Recovering Windows NT server applications -- still an afterthought in many IT shops -- is a complicated process that requires advanced preparation. "In the old days, you could back up something to a disk, and hide it in your desk drawer," says SunGard's Dockery. "These days, saving data isn't enough. If you come into a recovery situation, you're going to be wondering about your domain name server, IP address scheme, and things of that nature."

Extensive documentation of all system changes is crucial for eventual restoration, explains Randy Middlebrooks, LAN recovery engineer at IBM's Business Recovery Services. "If you do not do a thorough job in documenting the configuration file, or the definitions of those applications, you could be looking at days, if not weeks, to get a server back up and running."

Dockery advises meticulous change-control logs to track all applications, upgrades, patches and changes in network cards. Other experts advise that recovery servers come from the same hardware vendor as the primary server. "That's a challenge if your disaster recovery service has HP servers and you have Compaq servers," says GartnerGroup's Scott. "You need to have very similar configurations, including that same brand of hardware."

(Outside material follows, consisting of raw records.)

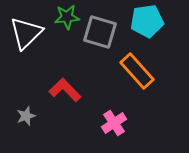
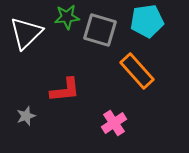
gray square: moved 2 px up
red L-shape: rotated 128 degrees clockwise
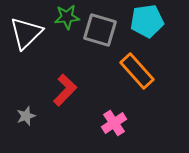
red L-shape: rotated 40 degrees counterclockwise
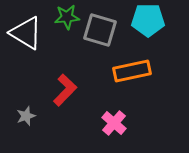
cyan pentagon: moved 1 px right, 1 px up; rotated 8 degrees clockwise
white triangle: rotated 45 degrees counterclockwise
orange rectangle: moved 5 px left; rotated 60 degrees counterclockwise
pink cross: rotated 15 degrees counterclockwise
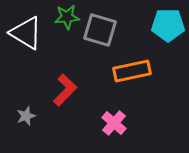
cyan pentagon: moved 20 px right, 5 px down
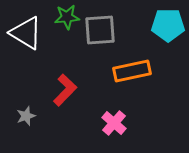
gray square: rotated 20 degrees counterclockwise
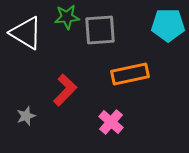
orange rectangle: moved 2 px left, 3 px down
pink cross: moved 3 px left, 1 px up
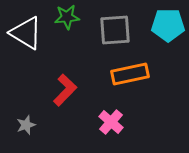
gray square: moved 15 px right
gray star: moved 9 px down
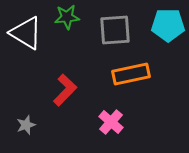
orange rectangle: moved 1 px right
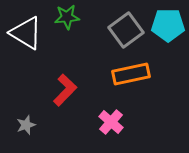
gray square: moved 11 px right; rotated 32 degrees counterclockwise
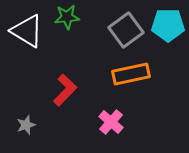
white triangle: moved 1 px right, 2 px up
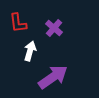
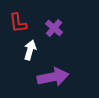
white arrow: moved 1 px up
purple arrow: rotated 24 degrees clockwise
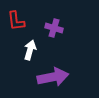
red L-shape: moved 2 px left, 2 px up
purple cross: rotated 24 degrees counterclockwise
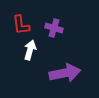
red L-shape: moved 5 px right, 4 px down
purple arrow: moved 12 px right, 4 px up
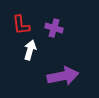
purple arrow: moved 2 px left, 3 px down
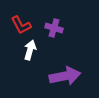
red L-shape: rotated 20 degrees counterclockwise
purple arrow: moved 2 px right
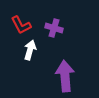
purple arrow: rotated 84 degrees counterclockwise
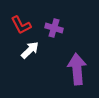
white arrow: rotated 30 degrees clockwise
purple arrow: moved 12 px right, 7 px up
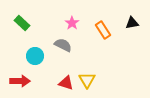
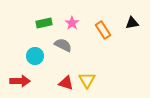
green rectangle: moved 22 px right; rotated 56 degrees counterclockwise
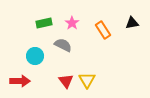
red triangle: moved 2 px up; rotated 35 degrees clockwise
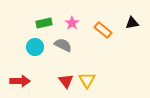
orange rectangle: rotated 18 degrees counterclockwise
cyan circle: moved 9 px up
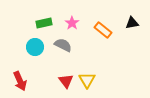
red arrow: rotated 66 degrees clockwise
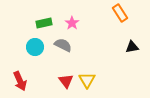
black triangle: moved 24 px down
orange rectangle: moved 17 px right, 17 px up; rotated 18 degrees clockwise
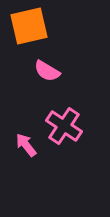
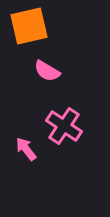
pink arrow: moved 4 px down
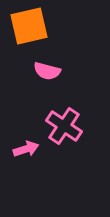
pink semicircle: rotated 16 degrees counterclockwise
pink arrow: rotated 110 degrees clockwise
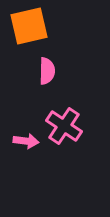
pink semicircle: rotated 104 degrees counterclockwise
pink arrow: moved 8 px up; rotated 25 degrees clockwise
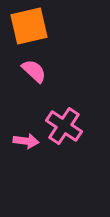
pink semicircle: moved 13 px left; rotated 48 degrees counterclockwise
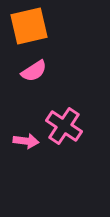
pink semicircle: rotated 104 degrees clockwise
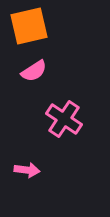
pink cross: moved 7 px up
pink arrow: moved 1 px right, 29 px down
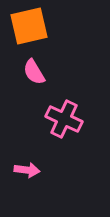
pink semicircle: moved 1 px down; rotated 92 degrees clockwise
pink cross: rotated 9 degrees counterclockwise
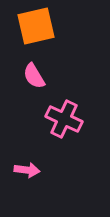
orange square: moved 7 px right
pink semicircle: moved 4 px down
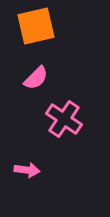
pink semicircle: moved 2 px right, 2 px down; rotated 104 degrees counterclockwise
pink cross: rotated 9 degrees clockwise
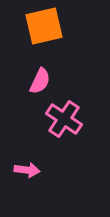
orange square: moved 8 px right
pink semicircle: moved 4 px right, 3 px down; rotated 20 degrees counterclockwise
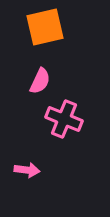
orange square: moved 1 px right, 1 px down
pink cross: rotated 12 degrees counterclockwise
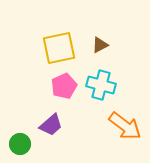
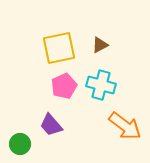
purple trapezoid: rotated 90 degrees clockwise
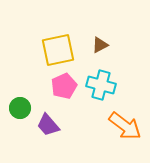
yellow square: moved 1 px left, 2 px down
purple trapezoid: moved 3 px left
green circle: moved 36 px up
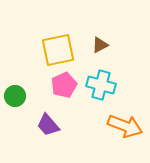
pink pentagon: moved 1 px up
green circle: moved 5 px left, 12 px up
orange arrow: rotated 16 degrees counterclockwise
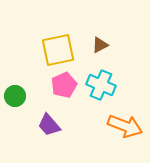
cyan cross: rotated 8 degrees clockwise
purple trapezoid: moved 1 px right
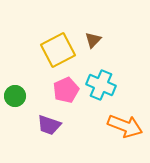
brown triangle: moved 7 px left, 5 px up; rotated 18 degrees counterclockwise
yellow square: rotated 16 degrees counterclockwise
pink pentagon: moved 2 px right, 5 px down
purple trapezoid: rotated 30 degrees counterclockwise
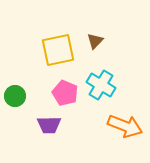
brown triangle: moved 2 px right, 1 px down
yellow square: rotated 16 degrees clockwise
cyan cross: rotated 8 degrees clockwise
pink pentagon: moved 1 px left, 3 px down; rotated 25 degrees counterclockwise
purple trapezoid: rotated 20 degrees counterclockwise
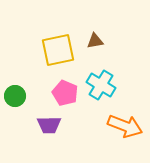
brown triangle: rotated 36 degrees clockwise
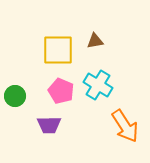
yellow square: rotated 12 degrees clockwise
cyan cross: moved 3 px left
pink pentagon: moved 4 px left, 2 px up
orange arrow: rotated 36 degrees clockwise
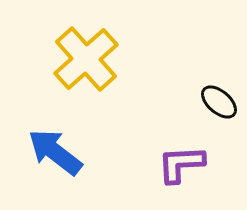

Without a hardware match, moving a system to another box can require reinstallation of the operating system, reinstallation all applications that edit the registry, restoration of the subset of the registry that contains user account information, and then restoration of data, Middlebrooks says.

End-users report frustration with the complexity of NT restorations. "With Windows NT, you have to make sure all of your programs and the registry are backed up," says Naud of the William Morris Agency. "It's just a much more complicated beast on so many different levels than Unix. And there aren't a whole lot of tools."

Many data replication solutions are specific to a database, file system, operating system or disk subsystem, and require multiple solutions to protect critical data. Recovering multiple Windows NT servers may involve numerous sites with their own flavors of backup. "Fifteen NT servers might have 15 different ways and media types and mechanisms to back them up," says Settergren. "Imagine the problems of going to a hotsite to restore a mishmash of floppy drives, 4 mm tapes, 8 mm tapes and so forth. It would be impossible to recover at the enterprise level."

New Technologies

New storage and network technologies -- including Fibre Channel and Storage Area Networks -- are creating more seamless remote vaulting capabilities for backup and restore operations across all platforms.

"For the first time, you can locate your storage devices at remote backup sites, connected by high-speed lines," Settergren says. "A SAN will allow a more common point of backup and a common interface on how you manage those backups." A SAN configuration automates the backup process to a greater degree, as well.

Fibre Channel technology helps remove distance as an issue in remote backup and restore configurations. Fibre Channel will support long-distance data transfers up to six miles, while SCSI-attached devices are limited to 25 meters. The increased distance can help alleviate floor space problems for larger backup systems.

But many users are unsure of when to adopt Fibre Channel or SAN technology for backup and recovery functions. Naud is holding off on Fibre Channel since it "requires a hub, and there are no direct network-attached devices yet." Presently, the William Morris Agency has "a huge investment in our RAID storage," he adds. "It doesn't make any sense to pull out everything and start from scratch."

Cal State's Montemorra has been looking into SAN and Fibre Channel, but finds their costs to be prohibitive for a public-sector university budget. "We'd like to use those technologies for on-campus arrangements, where we could put disk farms in various buildings," he notes. "That way, we won't have everything in one basket."

At Staples, these technologies are being considered as a way to manage high availability and vaulting, Leavitt states. But it will be some time before the company decides on implementation. "If it's any value to us, we'll grab it. But not because it's the flavor of the month."